Problem requirements:
From the excerpt on love and nineteenth-century advice manuals below, print the passage that opens with the words containing "Yet love, of" and closes with "a real relationship-killer.", copying it word for word.

Excerpt:

Yet love, of course, is never easy; and some societies are better than others at helping nurture it. In modern-day America, one of the biggest obstacles to true love is the idea that we each have a moral right—even, perhaps, a moral duty—to always seek our own happiness first. Unfortunately, selfishness isn’t very romantic. It’s a real relationship-killer.

We don’t have to let the blinders of modern culture keep us stuck on the me-me-treadmill. One of the best ways to recognize modern eccentricities is to compare and contrast them with the values of other times and eras. It isn’t that the past was necessarily superior, but that by looking through someone else’s eyes we can see our own attitudes in a new light.

An excellent way to do this is to read nineteenth-century etiquette and advice manuals. These authors—the self-help gurus of their day—pulled no punches in dry quips and spirited exhortations. The language is historic enough to be charming but modern enough to be easily understandable. Some of the values fit our own, and some challenge us to question our priorities. Here is a sampling of what advice gurus of the nineteenth century believed about love.

1. Romance Is About Finding Someone to Love for Life

Lydia Child, a nineteenth-century political activist and author of numerous popular advice manuals, favored marriage. In 1831, she pointed out, “The unchangeable laws of God have made reciprocated affection necessary to the human heart.”

Exercise data:
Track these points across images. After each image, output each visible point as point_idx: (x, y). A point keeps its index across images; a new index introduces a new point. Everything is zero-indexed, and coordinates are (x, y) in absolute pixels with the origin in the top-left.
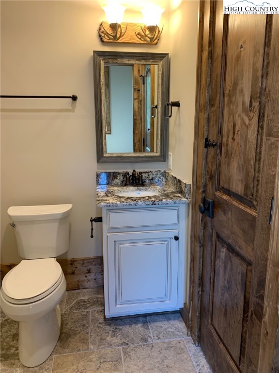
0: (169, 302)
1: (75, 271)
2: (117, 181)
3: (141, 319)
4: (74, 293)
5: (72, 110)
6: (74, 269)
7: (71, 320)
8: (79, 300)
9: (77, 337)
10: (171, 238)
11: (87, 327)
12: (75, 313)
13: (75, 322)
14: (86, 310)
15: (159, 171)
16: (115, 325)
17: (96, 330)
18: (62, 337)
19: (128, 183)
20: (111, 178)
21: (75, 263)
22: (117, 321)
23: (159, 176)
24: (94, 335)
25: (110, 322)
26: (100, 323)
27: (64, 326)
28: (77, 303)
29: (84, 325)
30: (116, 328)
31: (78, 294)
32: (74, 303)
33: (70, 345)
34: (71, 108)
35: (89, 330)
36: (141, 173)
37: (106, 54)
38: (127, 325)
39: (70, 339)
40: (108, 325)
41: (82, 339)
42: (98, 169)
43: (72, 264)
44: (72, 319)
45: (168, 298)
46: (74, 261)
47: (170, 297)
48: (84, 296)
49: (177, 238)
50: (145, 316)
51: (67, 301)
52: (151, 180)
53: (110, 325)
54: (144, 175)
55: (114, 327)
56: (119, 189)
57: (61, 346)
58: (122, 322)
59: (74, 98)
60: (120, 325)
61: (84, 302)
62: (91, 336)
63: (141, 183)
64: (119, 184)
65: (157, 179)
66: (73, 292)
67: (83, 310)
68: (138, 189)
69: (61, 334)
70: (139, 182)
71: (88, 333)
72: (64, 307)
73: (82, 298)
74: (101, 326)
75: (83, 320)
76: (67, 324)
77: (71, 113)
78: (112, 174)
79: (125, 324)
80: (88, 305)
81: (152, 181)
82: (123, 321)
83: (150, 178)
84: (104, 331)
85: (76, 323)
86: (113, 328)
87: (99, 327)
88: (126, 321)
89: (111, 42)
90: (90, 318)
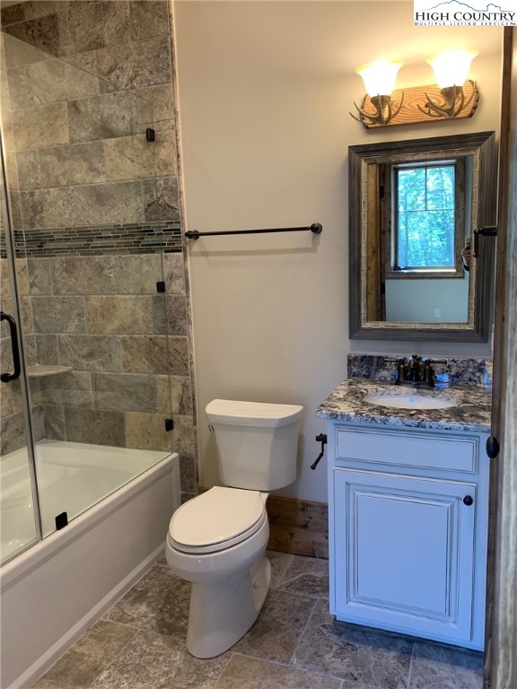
0: (453, 625)
1: (308, 522)
2: (384, 373)
3: (401, 644)
4: (303, 562)
5: (313, 250)
6: (307, 519)
7: (282, 605)
8: (307, 576)
9: (280, 636)
10: (458, 498)
11: (301, 625)
12: (292, 595)
13: (285, 610)
14: (312, 596)
15: (472, 360)
16: (348, 638)
17: (313, 634)
18: (256, 627)
19: (401, 379)
20: (374, 367)
21: (309, 509)
22: (353, 633)
23: (470, 370)
24: (306, 642)
25: (342, 629)
26: (324, 626)
27: (267, 611)
28: (302, 580)
29: (297, 620)
30: (348, 643)
31: (310, 564)
32: (297, 577)
33: (264, 645)
34: (311, 246)
35: (303, 631)
36: (428, 362)
37: (371, 149)
38: (370, 645)
39: (266, 635)
40: (336, 634)
41: (286, 643)
42: (352, 349)
43: (303, 510)
44: (284, 603)
45: (452, 619)
46: (308, 505)
47: (456, 616)
48: (318, 570)
49: (468, 501)
50: (410, 640)
51: (288, 572)
52: (453, 376)
53: (340, 635)
54: (438, 368)
55: (346, 641)
56: (380, 389)
57: (249, 641)
58: (363, 637)
59: (316, 229)
60: (357, 640)
61: (314, 581)
62: (302, 642)
63: (427, 381)
64: (389, 379)
65: (467, 376)
66: (303, 558)
67: (306, 594)
68: (418, 392)
69: (257, 621)
70: (424, 380)
71: (298, 635)
72: (279, 580)
73: (312, 574)
74: (325, 631)
75: (300, 611)
76: (272, 609)
77: (311, 254)
78: (375, 360)
79: (367, 643)
80: (318, 589)
81: (455, 379)
82: (366, 636)
83: (453, 373)
84: (326, 642)
85: (286, 613)
86: (343, 642)
87: (319, 632)
88: (371, 638)
89: (378, 127)
90: (313, 611)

Result of this exercise:
Yet love, of course, is never easy; and some societies are better than others at helping nurture it. In modern-day America, one of the biggest obstacles to true love is the idea that we each have a moral right—even, perhaps, a moral duty—to always seek our own happiness first. Unfortunately, selfishness isn’t very romantic. It’s a real relationship-killer.